====== MATERIAL PROVIDED
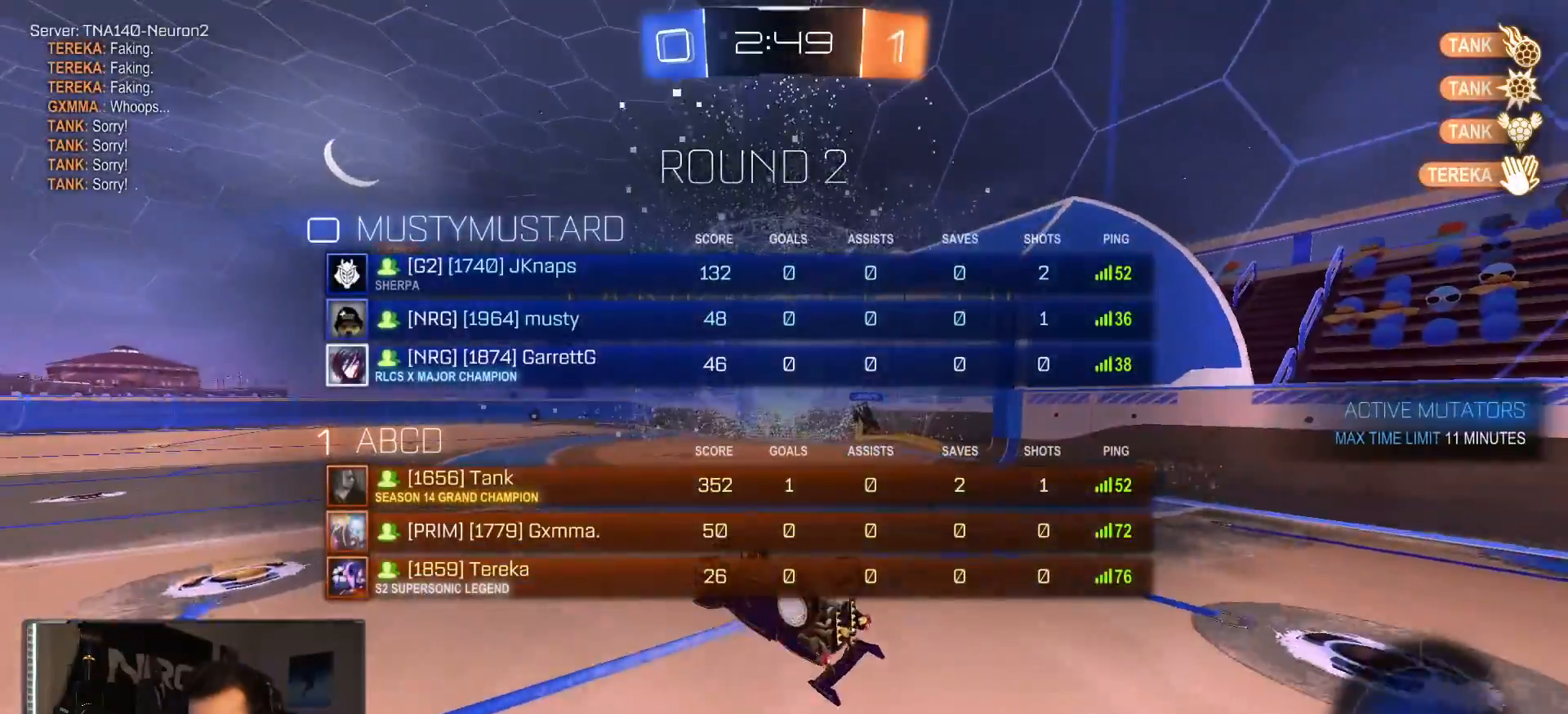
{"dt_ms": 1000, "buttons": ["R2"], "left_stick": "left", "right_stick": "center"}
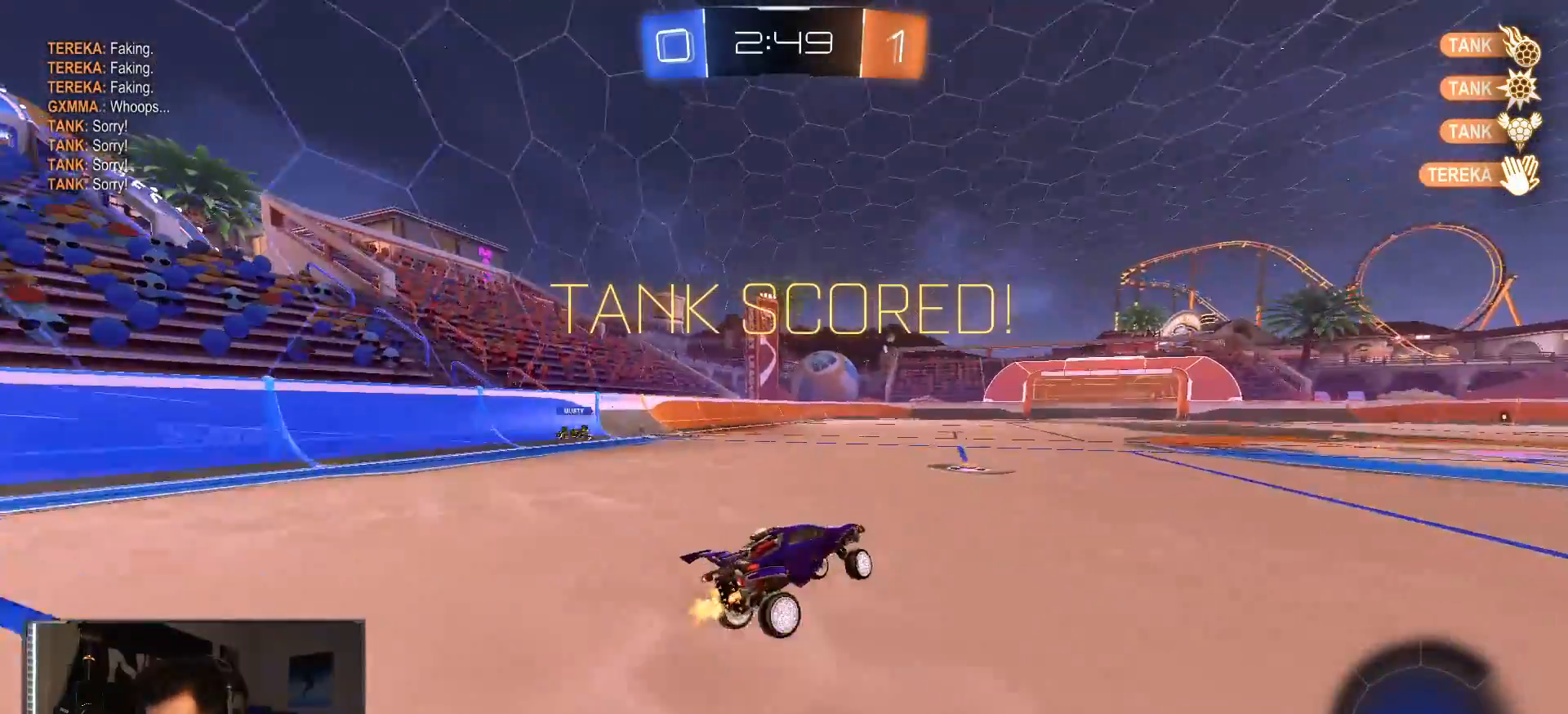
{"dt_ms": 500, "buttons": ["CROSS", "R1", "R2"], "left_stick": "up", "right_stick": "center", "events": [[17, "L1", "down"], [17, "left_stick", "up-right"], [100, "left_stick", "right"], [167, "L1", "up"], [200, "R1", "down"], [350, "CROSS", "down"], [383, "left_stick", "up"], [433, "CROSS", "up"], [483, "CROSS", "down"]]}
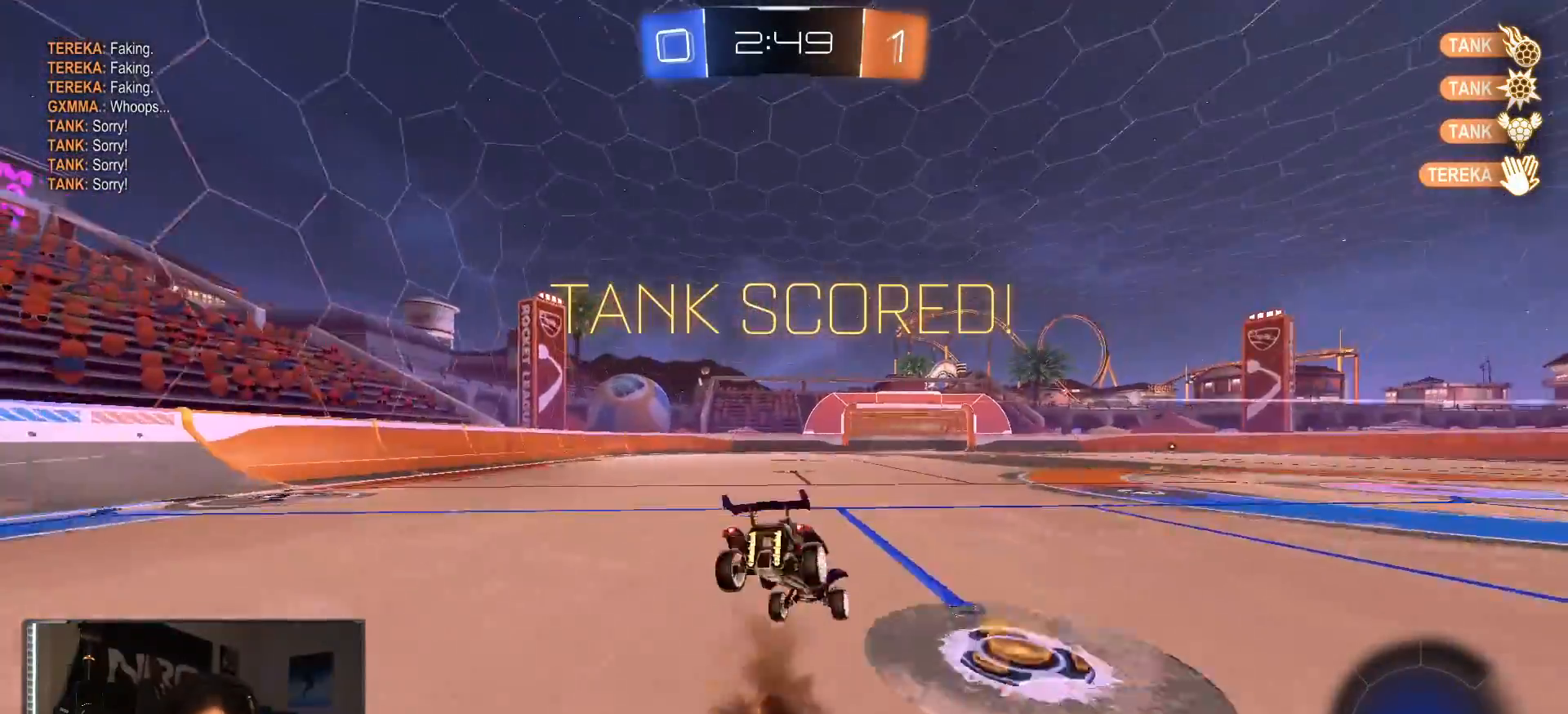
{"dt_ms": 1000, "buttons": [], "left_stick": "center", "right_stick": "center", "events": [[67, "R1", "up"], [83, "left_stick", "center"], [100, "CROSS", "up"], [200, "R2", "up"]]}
============
(TASK STATEMENT): Copy the full listing above exactly, apart from the pictures.

(RESULT OF THE TASK):
{"dt_ms": 1000, "buttons": ["R2"], "left_stick": "left", "right_stick": "center"}
{"dt_ms": 500, "buttons": ["CROSS", "R1", "R2"], "left_stick": "up", "right_stick": "center", "events": [[17, "L1", "down"], [17, "left_stick", "up-right"], [100, "left_stick", "right"], [167, "L1", "up"], [200, "R1", "down"], [350, "CROSS", "down"], [383, "left_stick", "up"], [433, "CROSS", "up"], [483, "CROSS", "down"]]}
{"dt_ms": 1000, "buttons": [], "left_stick": "center", "right_stick": "center", "events": [[67, "R1", "up"], [83, "left_stick", "center"], [100, "CROSS", "up"], [200, "R2", "up"]]}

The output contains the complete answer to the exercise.